PAGE EXTRACT>
U.S. Congress asks why Capitol Police let pro-Trump crowds rampage in 'systemic failure'
By Jonathan Landay, Patricia Zengerle and David Morgan WASHINGTON (Reuters) - Members of the U.S.
By Jonathan Landay, Patricia Zengerle and David Morgan
WASHINGTON (Reuters) - Members of the U.S. Congress on Thursday asked why the police force charged with protecting them allowed hundreds of supporters of President Donald Trump to burst into the Capitol, smashing windows, stealing and sending lawmakers fleeing.
Officers in the 2,000-member Capitol Police fell back as the crowds advanced on Wednesday, allowing Trump supporters angry about his election defeat into the chambers of Congress to disrupt Congress' certification of President-elect Joe Biden's victory.
Trump supporters ransacked members' offices, stole at least one computer and left threatening messages as they roamed through the building for hours in a rampage that left four people dead - one shot by police and three who died of medical emergencies.
The images of the crowd racing through the building - many with Trump flags and his signature red hats - stood in sharp contrast to the handling of anti-racism protests near the White House this summer.

TASK GOAL> Extract the portion of the news report on the Capitol breach that runs from "Officers in the" up to and including "of medical emergencies.". The saved entries have no connection to the news report on the Capitol breach.

Saved entries:
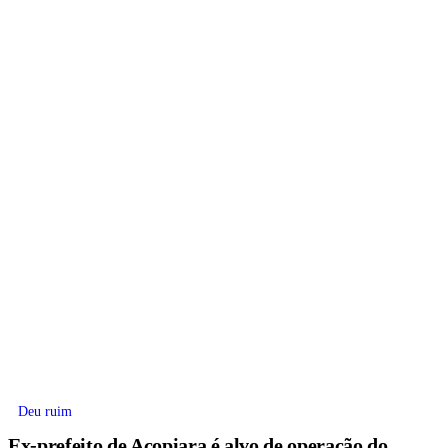
Deu ruim
Ex-prefeito de Acopiara é alvo de operação do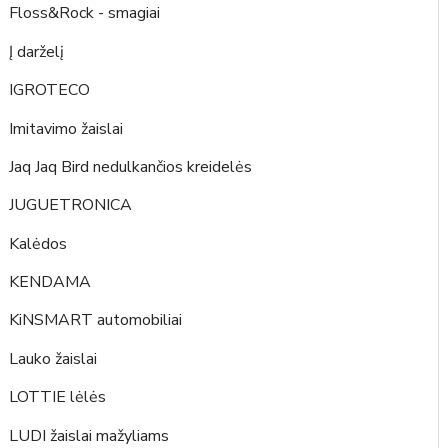
Floss&Rock - smagiai
Į darželį
IGROTECO
Imitavimo žaislai
Jaq Jaq Bird nedulkančios kreidelės
JUGUETRONICA
Kalėdos
KENDAMA
KiNSMART automobiliai
Lauko žaislai
LOTTIE lėlės
LUDI žaislai mažyliams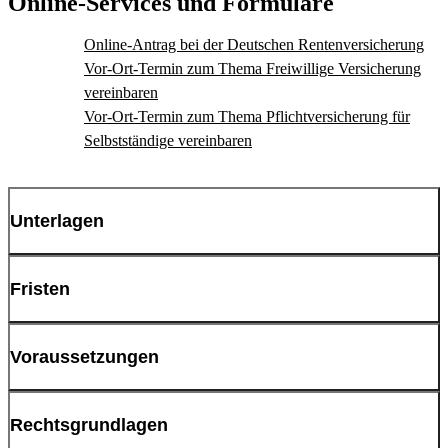
Online-Services und Formulare
Online-Antrag bei der Deutschen Rentenversicherung
Vor-Ort-Termin zum Thema Freiwillige Versicherung
vereinbaren
Vor-Ort-Termin zum Thema Pflichtversicherung für
Selbstständige vereinbaren
Unterlagen
WICHTIG! Lassen Sie sich
vorab
durch den zuständigen
Fristen
Rentenversicherungsträger
beraten
.
Freiwillige Versicherung:
Vor
Erreichen der Altersgrenze für die Zahlung der
Voraussetzungen
Regelaltersrente.
Ausweisdokument
Freiwillige Versicherung:
Art der Einzahlung
Rechtsgrundlagen
Höhe der Einzahlung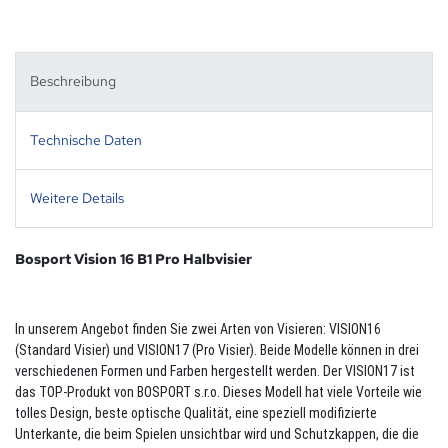
Beschreibung
Technische Daten
Weitere Details
Bosport Vision 16 B1 Pro Halbvisier
In unserem Angebot finden Sie zwei Arten von Visieren: VISION16
(Standard Visier) und VISION17 (Pro Visier). Beide Modelle können in drei
verschiedenen Formen und Farben hergestellt werden. Der VISION17 ist
das TOP-Produkt von BOSPORT s.r.o. Dieses Modell hat viele Vorteile wie
tolles Design, beste optische Qualität, eine speziell modifizierte
Unterkante, die beim Spielen unsichtbar wird und Schutzkappen, die die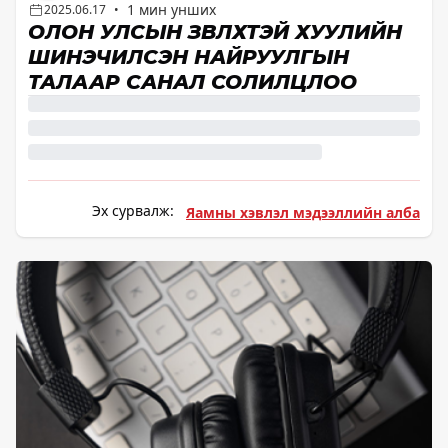
1 мин унших
2025.06.17
•
ОЛОН УЛСЫН ЗӨВЛӨХТЭЙ ХУУЛИЙН
ШИНЭЧИЛСЭН НАЙРУУЛГЫН
ТАЛААР САНАЛ СОЛИЛЦЛОО
Эх сурвалж:
Яамны хэвлэл мэдээллийн алба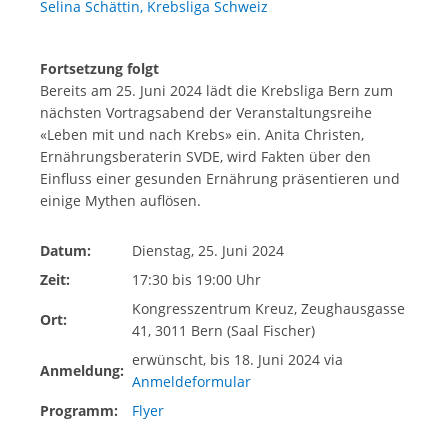
Selina Schättin, Krebsliga Schweiz
Fortsetzung folgt
Bereits am 25. Juni 2024 lädt die Krebsliga Bern zum
nächsten Vortragsabend der Veranstaltungsreihe
«Leben mit und nach Krebs» ein. Anita Christen,
Ernährungsberaterin SVDE, wird Fakten über den
Einfluss einer gesunden Ernährung präsentieren und
einige Mythen auflösen.
Datum:
Dienstag, 25. Juni 2024
Zeit:
17:30 bis 19:00 Uhr
Kongresszentrum Kreuz, Zeughausgasse
Ort:
41, 3011 Bern (Saal Fischer)
erwünscht, bis 18. Juni 2024 via
Anmeldung:
Anmeldeformular
Programm:
Flyer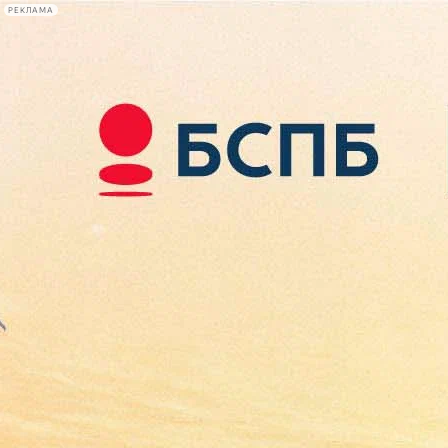
РЕКЛАМА
Афиша Plus
#телегид
Фонтанка.ру
Сегодня:
2026.08.07
20:28
Афиша Plus
кино
спектакли
выставки
концерты
лекции
книги
афиша плюс
новости
+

ANSWER TO THIS EXERCISE>
Officers in the 2,000-member Capitol Police fell back as the crowds advanced on Wednesday, allowing Trump supporters angry about his election defeat into the chambers of Congress to disrupt Congress' certification of President-elect Joe Biden's victory.
Trump supporters ransacked members' offices, stole at least one computer and left threatening messages as they roamed through the building for hours in a rampage that left four people dead - one shot by police and three who died of medical emergencies.